Add errors I make myself
Common error lists I find online
Common errors made by learners

(3) might make it possible to get some assistance from Tatoeba.

Also, I will be testing the wikipedia module later, so that I might test my rules on a larger corpus. This should prove interesting and quicker than working in my own sandbox where I’m currently writing my own test sentences in a text file!

Eirik · May 29, 2016, 3:46pm

I’ve started the web server as well as the service on default port.

In an attempt to reroute the website to my own languagetool-server, I did a global replace of “https://languagetool.org” to “http://localhost”.

However, I now get an error like “Error: Did not get response from service.
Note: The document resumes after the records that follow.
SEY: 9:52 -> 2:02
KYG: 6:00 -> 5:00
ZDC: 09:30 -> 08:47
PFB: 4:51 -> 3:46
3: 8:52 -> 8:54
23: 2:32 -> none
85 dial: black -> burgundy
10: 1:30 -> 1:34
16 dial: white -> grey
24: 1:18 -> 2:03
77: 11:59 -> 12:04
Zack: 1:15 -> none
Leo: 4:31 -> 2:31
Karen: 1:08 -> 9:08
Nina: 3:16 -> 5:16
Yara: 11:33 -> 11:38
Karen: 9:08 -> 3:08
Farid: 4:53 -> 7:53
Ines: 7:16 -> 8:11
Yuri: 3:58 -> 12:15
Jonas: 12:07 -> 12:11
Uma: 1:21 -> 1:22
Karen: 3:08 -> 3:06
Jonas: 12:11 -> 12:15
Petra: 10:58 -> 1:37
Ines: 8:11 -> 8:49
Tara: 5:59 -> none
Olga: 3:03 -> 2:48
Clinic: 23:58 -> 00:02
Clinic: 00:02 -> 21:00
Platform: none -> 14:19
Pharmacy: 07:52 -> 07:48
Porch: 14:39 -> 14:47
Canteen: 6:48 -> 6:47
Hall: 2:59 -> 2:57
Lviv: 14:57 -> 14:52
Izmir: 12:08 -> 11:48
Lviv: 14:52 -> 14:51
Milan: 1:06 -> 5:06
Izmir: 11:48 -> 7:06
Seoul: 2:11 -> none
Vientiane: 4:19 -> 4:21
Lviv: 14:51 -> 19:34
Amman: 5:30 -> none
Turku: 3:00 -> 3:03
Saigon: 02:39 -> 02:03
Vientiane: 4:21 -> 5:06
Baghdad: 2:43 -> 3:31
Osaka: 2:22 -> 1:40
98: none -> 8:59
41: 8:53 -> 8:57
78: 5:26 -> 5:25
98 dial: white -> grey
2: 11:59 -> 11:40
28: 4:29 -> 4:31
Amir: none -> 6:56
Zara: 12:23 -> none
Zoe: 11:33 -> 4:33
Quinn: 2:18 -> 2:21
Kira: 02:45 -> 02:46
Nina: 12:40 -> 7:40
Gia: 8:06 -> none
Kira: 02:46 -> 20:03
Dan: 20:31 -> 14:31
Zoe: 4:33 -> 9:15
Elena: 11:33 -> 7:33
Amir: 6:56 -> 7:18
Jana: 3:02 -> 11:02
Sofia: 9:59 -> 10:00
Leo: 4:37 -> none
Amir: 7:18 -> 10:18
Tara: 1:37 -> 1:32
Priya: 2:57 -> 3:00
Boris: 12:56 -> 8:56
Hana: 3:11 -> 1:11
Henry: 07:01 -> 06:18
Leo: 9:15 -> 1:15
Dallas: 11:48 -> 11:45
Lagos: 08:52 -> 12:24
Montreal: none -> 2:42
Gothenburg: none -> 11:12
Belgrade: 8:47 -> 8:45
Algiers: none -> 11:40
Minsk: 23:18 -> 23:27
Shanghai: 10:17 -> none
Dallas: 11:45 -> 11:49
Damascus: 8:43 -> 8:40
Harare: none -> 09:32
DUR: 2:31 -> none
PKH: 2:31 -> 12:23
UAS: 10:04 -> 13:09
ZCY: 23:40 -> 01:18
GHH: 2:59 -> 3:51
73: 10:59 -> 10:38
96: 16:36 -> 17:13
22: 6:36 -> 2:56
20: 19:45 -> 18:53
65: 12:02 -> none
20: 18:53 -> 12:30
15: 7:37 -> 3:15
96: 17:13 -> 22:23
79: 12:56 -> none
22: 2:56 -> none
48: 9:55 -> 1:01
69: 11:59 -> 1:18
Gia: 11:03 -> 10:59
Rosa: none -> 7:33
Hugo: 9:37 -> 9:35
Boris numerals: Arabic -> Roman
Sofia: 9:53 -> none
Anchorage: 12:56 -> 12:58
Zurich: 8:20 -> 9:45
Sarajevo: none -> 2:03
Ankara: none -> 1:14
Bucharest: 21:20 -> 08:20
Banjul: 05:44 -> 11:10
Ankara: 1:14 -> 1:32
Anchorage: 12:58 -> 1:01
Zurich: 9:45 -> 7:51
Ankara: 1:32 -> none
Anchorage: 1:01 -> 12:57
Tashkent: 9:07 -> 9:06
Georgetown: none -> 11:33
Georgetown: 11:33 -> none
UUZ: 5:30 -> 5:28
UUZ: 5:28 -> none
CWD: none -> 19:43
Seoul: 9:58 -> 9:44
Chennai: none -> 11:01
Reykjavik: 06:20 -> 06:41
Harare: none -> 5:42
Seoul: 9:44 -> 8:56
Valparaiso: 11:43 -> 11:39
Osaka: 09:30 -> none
Please try again in one minute.” when trying the website.

Any ideas?

My next plan is to add Norwegian in the HTML as needed, to bring up an example text, and then I should be able to use it normally.

dnaber · May 29, 2016, 4:05pm

Please press F12 to open the development panel in your browser. In the network tab, you should see more information about why the request fails. Also, we’re just in the process of switching to a new API, so please make sure you’re using the very latest version of the website and the LT server.